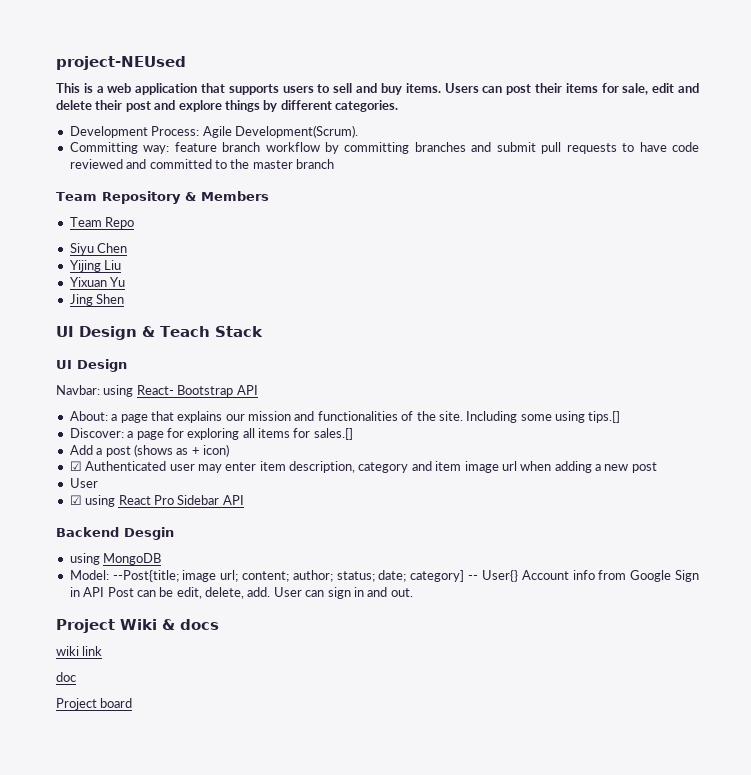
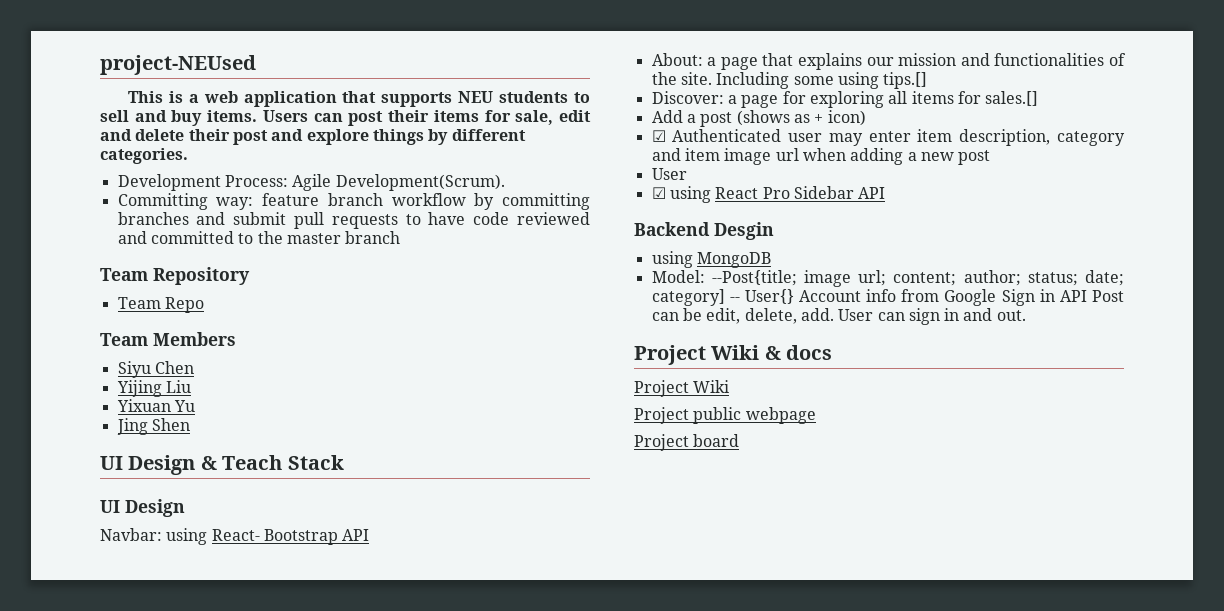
[282,86,314,93] users -> [458,91,569,103] NEU students
[184,191,269,201] & Members -> (250, 276) none
(135, 223) none -> [100,332,236,346] // Team Members
[56,646,103,656] [56,672,76,682] wiki link // doc -> [634,380,730,397] [634,407,816,424] Project Wiki // Project public webpage

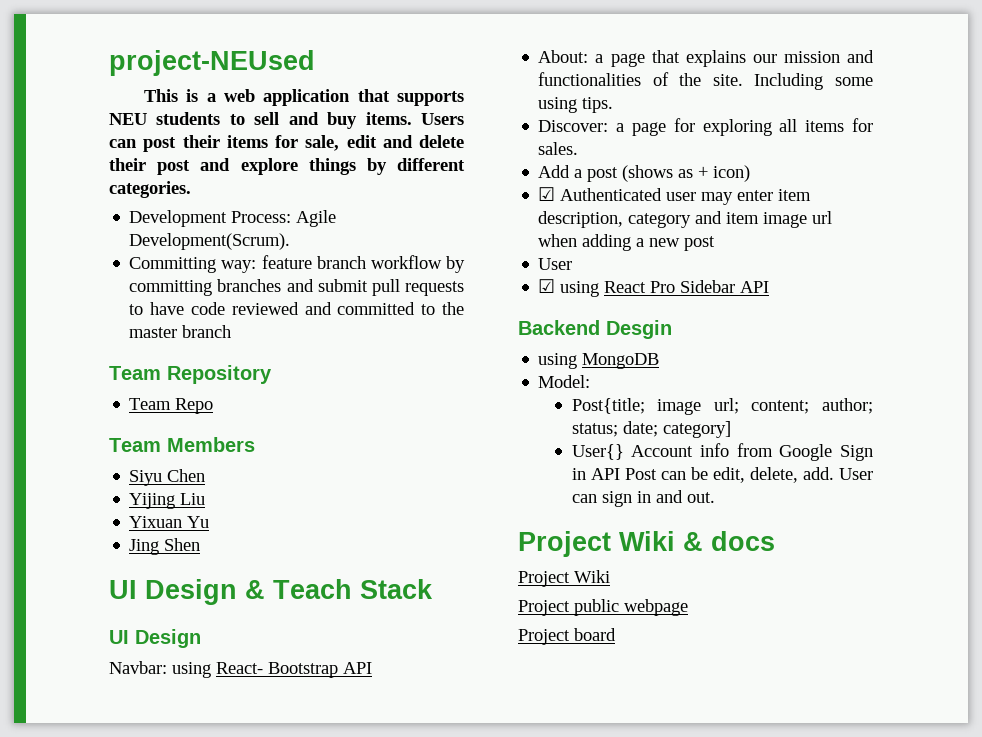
[883,72,928,89] tips.[] -> [582,97,614,113] tips.
[985,91,1039,106] sales.[] -> [538,142,579,155] sales.
[711,270,797,286] --Post{title; -> [571,398,645,414] // Post{title;
[729,297,740,302] -- -> (731, 429) //

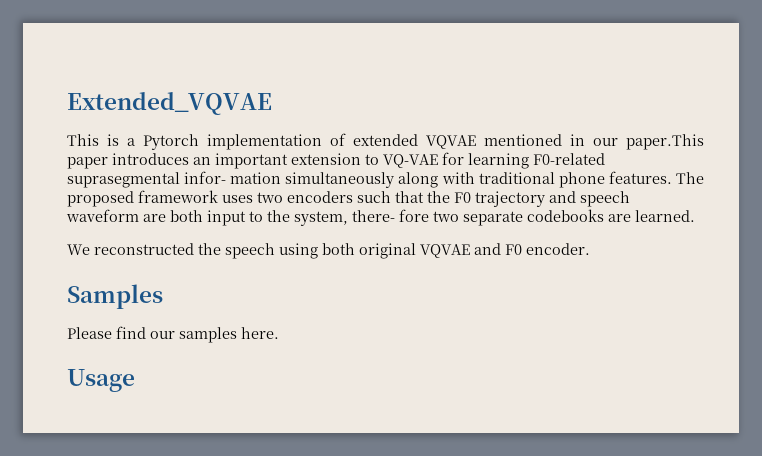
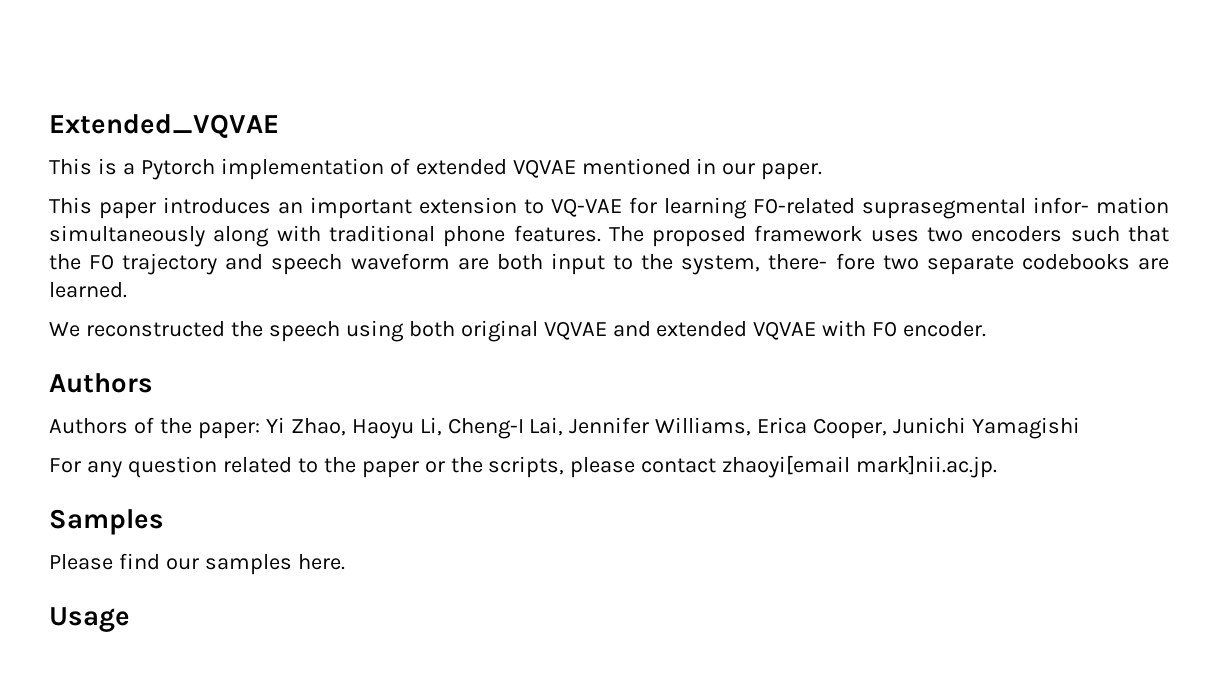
[626,134,704,150] paper.This -> [761,163,823,180] [49,197,92,214] paper. // This
(501, 249) none -> [656,320,867,340] extended VQVAE with
(590, 249) none -> [49,373,153,393] [49,417,1081,439] [49,455,998,478] // Authors // Authors of the paper: Yi Zhao, Haoyu Li, Cheng-I Lai, Jennifer Williams, Erica Cooper, Junichi Yamagishi // For any question related to the paper or the scripts, please contact zhaoyi[email mark]nii.ac.jp.

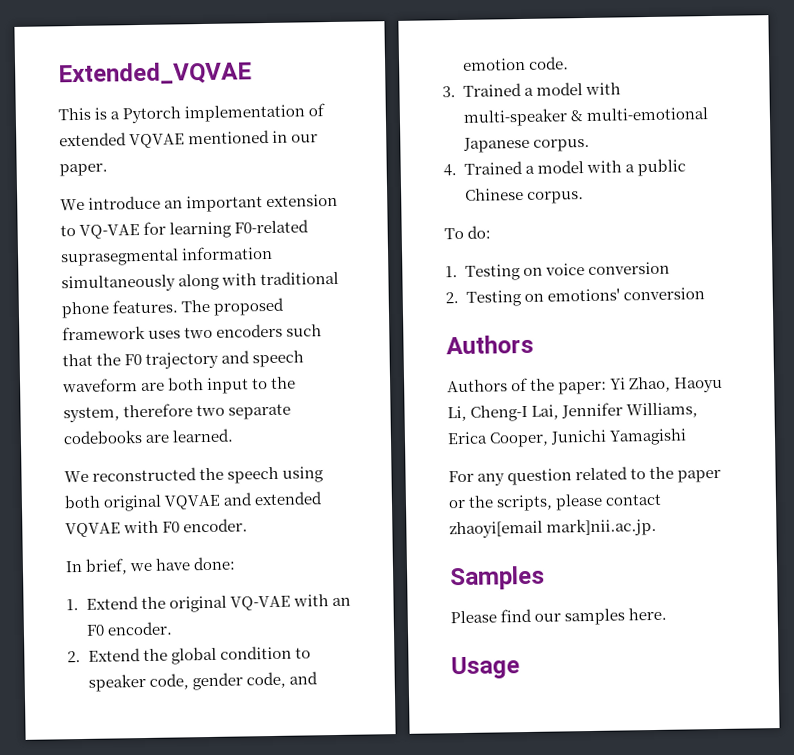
[49,197,271,219] This paper introduces -> [60,195,162,211] We introduce
[1033,197,1169,214] infor- mation -> [181,245,274,261] information
[768,253,875,270] there- fore -> [123,403,194,418] therefore
(987, 329) none -> [65,556,236,575] [66,594,351,613] [85,621,173,636] [67,645,311,665] [87,671,318,692] [462,56,569,71] [442,82,621,98] [462,107,708,127] [462,136,590,153] [443,158,686,177] [464,187,584,204] [444,225,492,240] [445,261,670,281] [445,287,705,307] // In brief, we have done: // 1. Extend the original VQ-VAE with an F0 encoder. // 2. Extend the global condition to speaker code, gender code, and emotion code. // 3. Trained a model with multi-speaker & multi-emotional Japanese corpus. // 4. Trained a model with a public Chinese corpus. // To do: // 1. Testing on voice conversion // 2. Testing on emotions' conversion

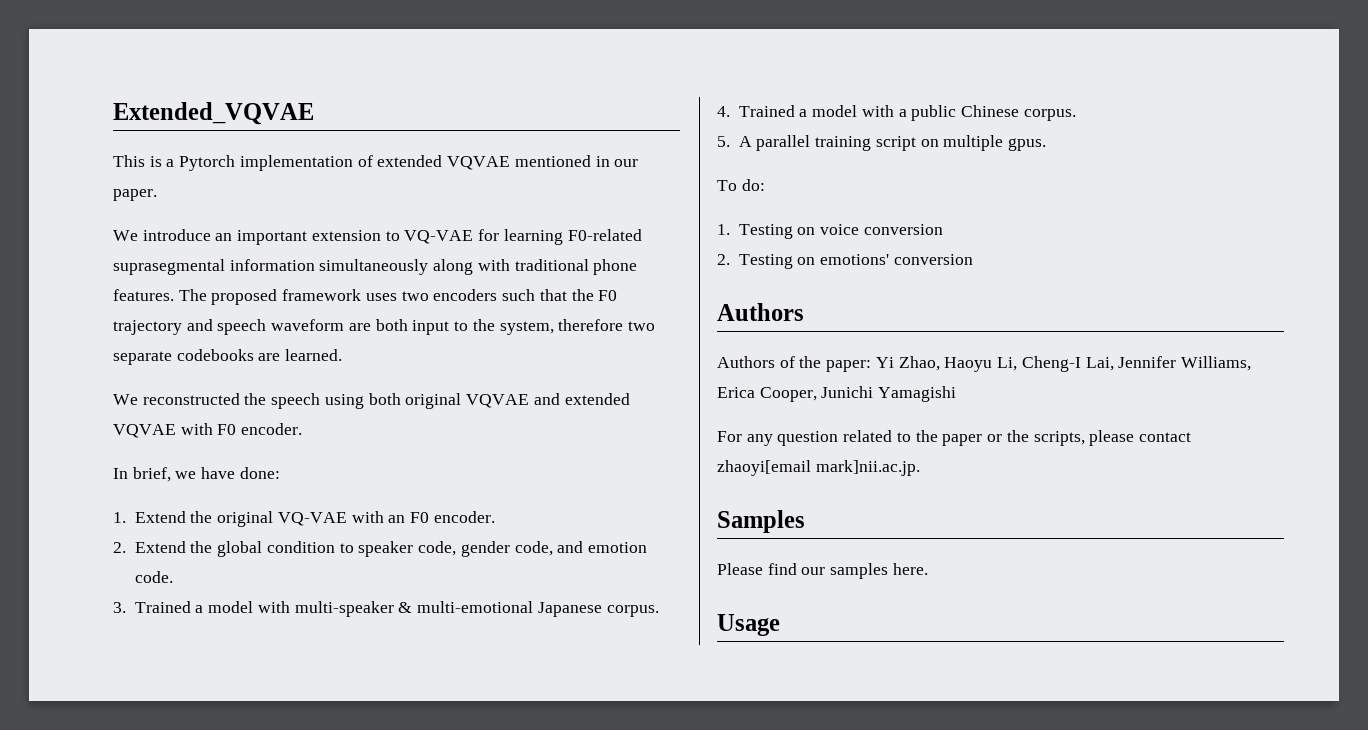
(584, 197) none -> [717,135,1047,151] // 5. A parallel training script on multiple gpus.

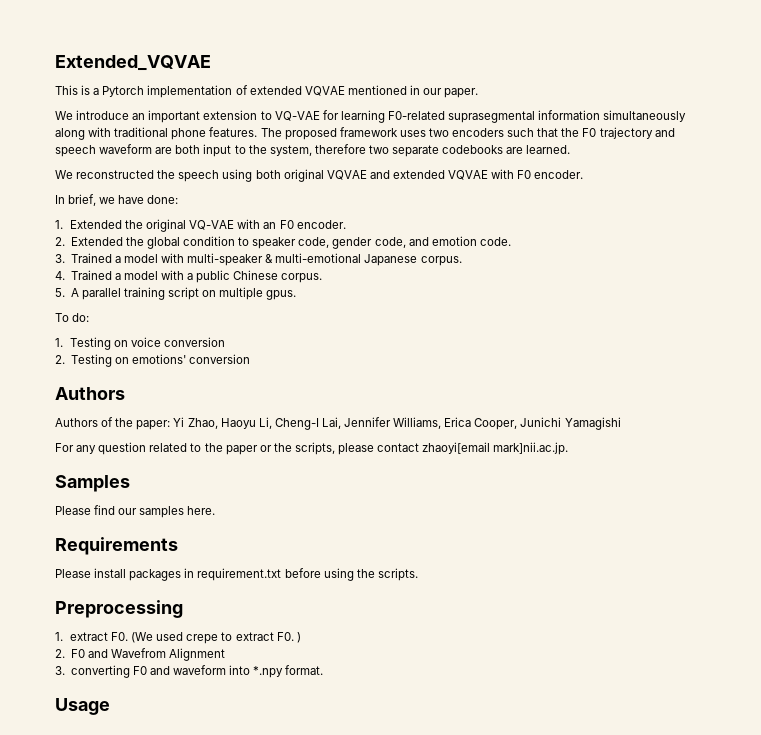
[134,511,186,523] Extend -> [69,220,122,229] Extended
[134,541,186,553] Extend -> [70,237,123,246] Extended
(928, 569) none -> [55,537,178,555] [55,568,418,581] [55,600,183,618] [55,632,301,644] [55,648,226,661] [55,665,324,678] // Requirements // Please install packages in requirement.txt before using the scripts. // Preprocessing // 1. extract F0. (We used crepe to extract F0. ) // 2. F0 and Wavefrom Alignment // 3. converting F0 and waveform into *.npy format.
• • • • • • •
__WHAT YOU NEED TO DO__:
Return every line of the material in which the word "scripts" is found.

__EXPECTED ANSWER__:
(590, 249) none -> [49,373,153,393] [49,417,1081,439] [49,455,998,478] // Authors // Authors of the paper: Yi Zhao, Haoyu Li, Cheng-I Lai, Jennifer Williams, Erica Cooper, Junichi Yamagishi // For any question related to the paper or the scripts, please contact zhaoyi[email mark]nii.ac.jp.
(928, 569) none -> [55,537,178,555] [55,568,418,581] [55,600,183,618] [55,632,301,644] [55,648,226,661] [55,665,324,678] // Requirements // Please install packages in requirement.txt before using the scripts. // Preprocessing // 1. extract F0. (We used crepe to extract F0. ) // 2. F0 and Wavefrom Alignment // 3. converting F0 and waveform into *.npy format.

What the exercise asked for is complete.